In fact, in the guidelines it unveiled last month, the CBN said the objectives of the GSI include, “facilitating an improved credit repayment culture; reducing Non- Performing Loans (NPLs) in the Nigerian banking system and watch-listing consistent loan defaulters.”

 

However, while banking industry operators as well as financial analysts have welcomed the introduction of the GSI, legal practitioners told New Telegraph, at the weekend, that there were some grey areas of the GSI provisions that may affect the attainment of the initiative’s objectives.

 

Specifically, the lawyers raised issues about the applicability of the GSI to the operation of joint accounts.

 

For instance, in an email response to New Telegraph’s questions, a Port Harcourt-based legal practitioner, Chike P. Chukwunyem, said: “In my view, even though GSI says joint accounts can be affected, the legality is debatable given that joint accounts belong to at least two or more individuals.

 

Where the mandate to operate the joint account is a joint mandate, can one party unilaterally sign it away without the consent of the other party, I doubt seriously.

 

“Another issue is that the customer must sign up to the GSI mandate in the loan agreement or letter of offer for it to be effective.
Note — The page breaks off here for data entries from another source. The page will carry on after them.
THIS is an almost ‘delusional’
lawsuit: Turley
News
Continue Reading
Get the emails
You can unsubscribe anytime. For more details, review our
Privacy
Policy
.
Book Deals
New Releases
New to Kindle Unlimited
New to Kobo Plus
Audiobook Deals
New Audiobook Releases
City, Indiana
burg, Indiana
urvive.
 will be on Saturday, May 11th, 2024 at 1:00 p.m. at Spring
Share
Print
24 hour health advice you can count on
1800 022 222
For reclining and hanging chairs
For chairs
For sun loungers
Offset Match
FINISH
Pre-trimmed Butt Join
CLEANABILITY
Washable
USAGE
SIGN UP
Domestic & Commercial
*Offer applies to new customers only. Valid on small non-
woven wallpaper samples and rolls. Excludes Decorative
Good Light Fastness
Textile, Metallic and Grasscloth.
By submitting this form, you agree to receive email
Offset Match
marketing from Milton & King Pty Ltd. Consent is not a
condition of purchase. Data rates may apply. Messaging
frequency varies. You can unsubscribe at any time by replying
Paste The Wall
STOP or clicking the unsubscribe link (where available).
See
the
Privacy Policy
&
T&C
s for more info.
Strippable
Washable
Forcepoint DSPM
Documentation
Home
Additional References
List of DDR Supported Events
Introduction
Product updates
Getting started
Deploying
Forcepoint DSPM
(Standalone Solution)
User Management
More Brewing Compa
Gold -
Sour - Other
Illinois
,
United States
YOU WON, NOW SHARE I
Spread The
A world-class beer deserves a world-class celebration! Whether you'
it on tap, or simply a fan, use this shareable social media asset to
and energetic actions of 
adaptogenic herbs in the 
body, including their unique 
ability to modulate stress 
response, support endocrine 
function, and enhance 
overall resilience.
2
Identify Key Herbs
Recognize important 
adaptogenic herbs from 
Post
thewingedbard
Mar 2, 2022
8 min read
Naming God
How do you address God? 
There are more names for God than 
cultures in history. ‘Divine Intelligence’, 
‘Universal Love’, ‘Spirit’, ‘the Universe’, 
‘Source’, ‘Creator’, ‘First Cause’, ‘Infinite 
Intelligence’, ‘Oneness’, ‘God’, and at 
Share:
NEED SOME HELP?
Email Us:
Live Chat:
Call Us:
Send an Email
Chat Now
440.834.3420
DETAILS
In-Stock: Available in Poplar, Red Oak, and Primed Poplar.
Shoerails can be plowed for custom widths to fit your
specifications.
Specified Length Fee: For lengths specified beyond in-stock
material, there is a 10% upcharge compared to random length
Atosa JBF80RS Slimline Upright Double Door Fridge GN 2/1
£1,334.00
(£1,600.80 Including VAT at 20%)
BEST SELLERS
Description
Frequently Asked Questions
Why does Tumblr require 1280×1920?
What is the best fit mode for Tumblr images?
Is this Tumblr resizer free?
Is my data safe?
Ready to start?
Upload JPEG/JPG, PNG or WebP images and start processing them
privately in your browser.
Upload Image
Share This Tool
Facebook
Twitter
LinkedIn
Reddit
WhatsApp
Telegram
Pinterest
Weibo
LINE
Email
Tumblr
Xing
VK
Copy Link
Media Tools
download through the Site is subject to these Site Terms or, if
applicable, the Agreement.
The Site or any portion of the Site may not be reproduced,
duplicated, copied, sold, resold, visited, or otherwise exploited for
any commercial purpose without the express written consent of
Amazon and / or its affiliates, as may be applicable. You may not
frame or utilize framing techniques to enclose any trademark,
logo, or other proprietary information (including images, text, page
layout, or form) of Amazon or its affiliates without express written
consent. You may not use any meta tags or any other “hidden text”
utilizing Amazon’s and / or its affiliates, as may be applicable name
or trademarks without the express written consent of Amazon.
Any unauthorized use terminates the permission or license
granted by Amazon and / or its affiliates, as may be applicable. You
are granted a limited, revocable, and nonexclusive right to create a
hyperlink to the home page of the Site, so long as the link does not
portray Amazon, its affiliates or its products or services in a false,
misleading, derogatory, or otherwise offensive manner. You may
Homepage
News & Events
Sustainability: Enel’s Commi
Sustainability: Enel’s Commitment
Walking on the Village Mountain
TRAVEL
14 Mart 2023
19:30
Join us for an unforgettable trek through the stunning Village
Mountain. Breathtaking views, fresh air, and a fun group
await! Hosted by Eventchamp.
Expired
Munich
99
If for some reason the customer is given an unauthorised loan or overdraft by a branch manager without any letter of offer, the GSI would certainly not apply.”

 

Also, commenting on the GSI guidelines in a recent article, a Senior Advocate of Nigeria (SAN), Kemi Pinheiro, citing several cases, said: “The settled position of the law is that a loan agreement can only be enforced against a party to it…

 

 

A joint account cannot be subject of a garnishee order for debt by one of the parties…. Consequently, the application of the Guidelines to joint accounts would constitute a breach of the right of the non-defaulting party, and render the creditor bank and/or the participating bank liable in damages.”

 

In addition to expressing doubts over the GSI’s applicability to joint accounts, legal practitioners and financial analysts have also faulted the CBN for restricting the initiative only to individual – current, savings and domiciliary – accounts and not making it apply to corporate accounts.

 

According to analysts, by excluding corporate accounts, the GSI initiative would not make significant impact in reducing industry NPLs given that corporate customers are responsible for most of the bad debts in the country. As analysts at Proshare put it in a recent note:

“Also, of concern is the issue of the GSI being limited to individual accounts.

 

According to a recent FBNQuest Capital Research report, individual and consumerrelated loans account for just a fraction (10%) of the sector’s entire loan portfolio.

 

“The report noted that to achieve meaningful impact, the GSI should be extended to loans in the corporate segment of a bank’s risk asset portfolio which accounts for more than 65% of the sector’s total average loans outstanding.

 

“The FBNQuest report, however, accepted that there may be complications in the implementation of the GSI if extended to the corporate loans segment of banks risk asset portfolios.”